(From left to right, Jennifer Martinez, Denise Cummins, Jana Shearer)
It’s true what Maya Angelou said, people will forget what you said, people will forget what you did, but people will never forget how you made them feel. On April 11, 2014, Loma Linda University (LLU) Medical Center hosted a tour of their facility’s third floor. The Leadership Connection program from the Apple Valley and Rancho Cucamonga offices teamed up and enjoyed presentations from a variety of health care professionals from the LLU Medical Center.
Denise Cummins,
a supervisor/nurse practitioner told us her story and how she became the nurse
she is today. She became a nurse out of necessity; she just needed a job. She
told us, “I never wanted to be a nurse… [but] I fell in love with it along the
way.” However, she didn’t fall in love with it immediately. She’s been working
as a nurse for more than 15 years, but she told a story from when she first
started; a story from when she’d been working for less than a year. It still
brought tears to her eyes. (And to the eyes of many of the students in her
audience).
When she first started, she was not
the best nurse. She was doing the best she could in a job she never wanted. One
day, she was in the break room, talking with her coworkers and making jokes.

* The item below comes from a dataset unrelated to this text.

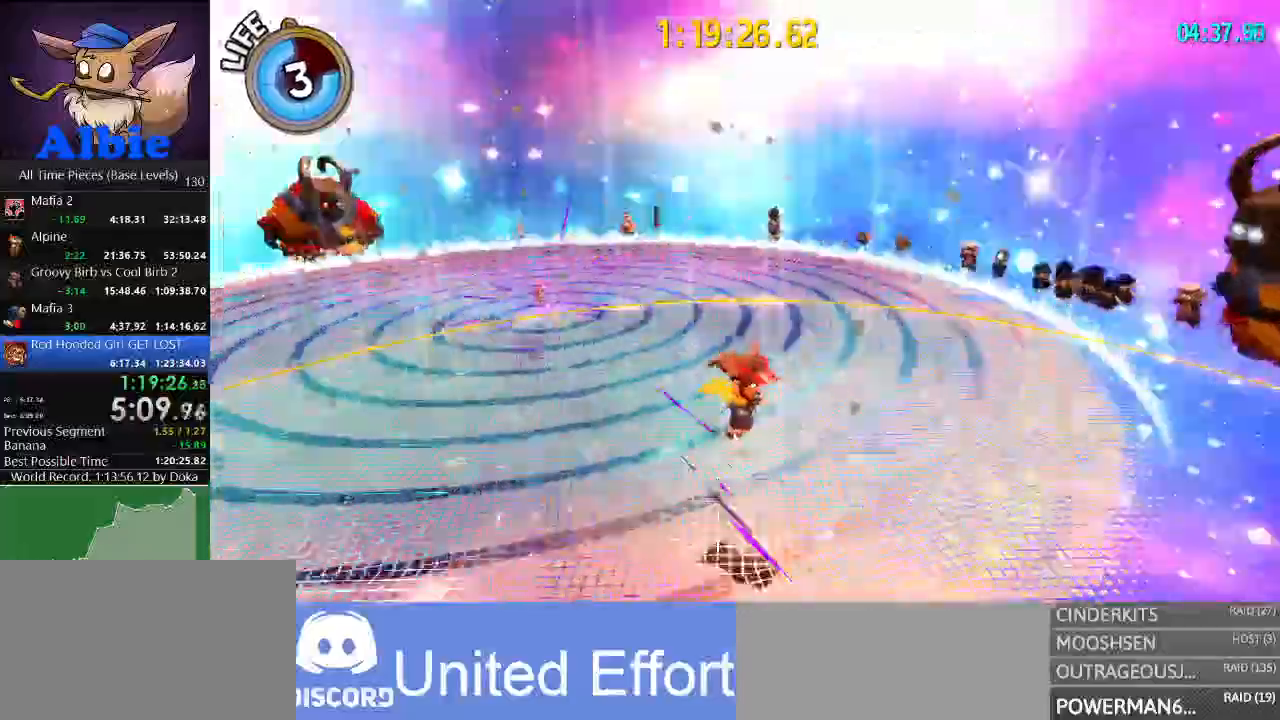
{"keys": ["a", "w"], "mouse": [], "mouse_move": "still", "events": []}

She heard a nurse at one of the tables behind her make a comment about ‘the
new, useless nurse’, and Denise knew that she was talking about her. She was stricken. She was ready to give up. But she didn’t. Instead, she strived to become
better. She sought out more training. More certifications. She told us “I
thought, well maybe if I was good [in one area] I would be better”.
And
all this, she still remembers more than a decade later. The emotions from that day remain burned into her memory. Who is a leader? At some point in our lives, all of us, whether we lead a Girl Scout troop or an army. The nurse in the break room was a leader and there are many ways to
lead people. Much of it boils down to, do you wish to lead with a whip or a carrot? Some leaders choose to lead people by their hair or the scruff of their
neck. Some leaders choose to lead people by the hand.
Today, I challenge you to
be a different kind of leader. Lead with a vision. And choose to lead people by showing them who
they could be, not tearing them down for who they are not.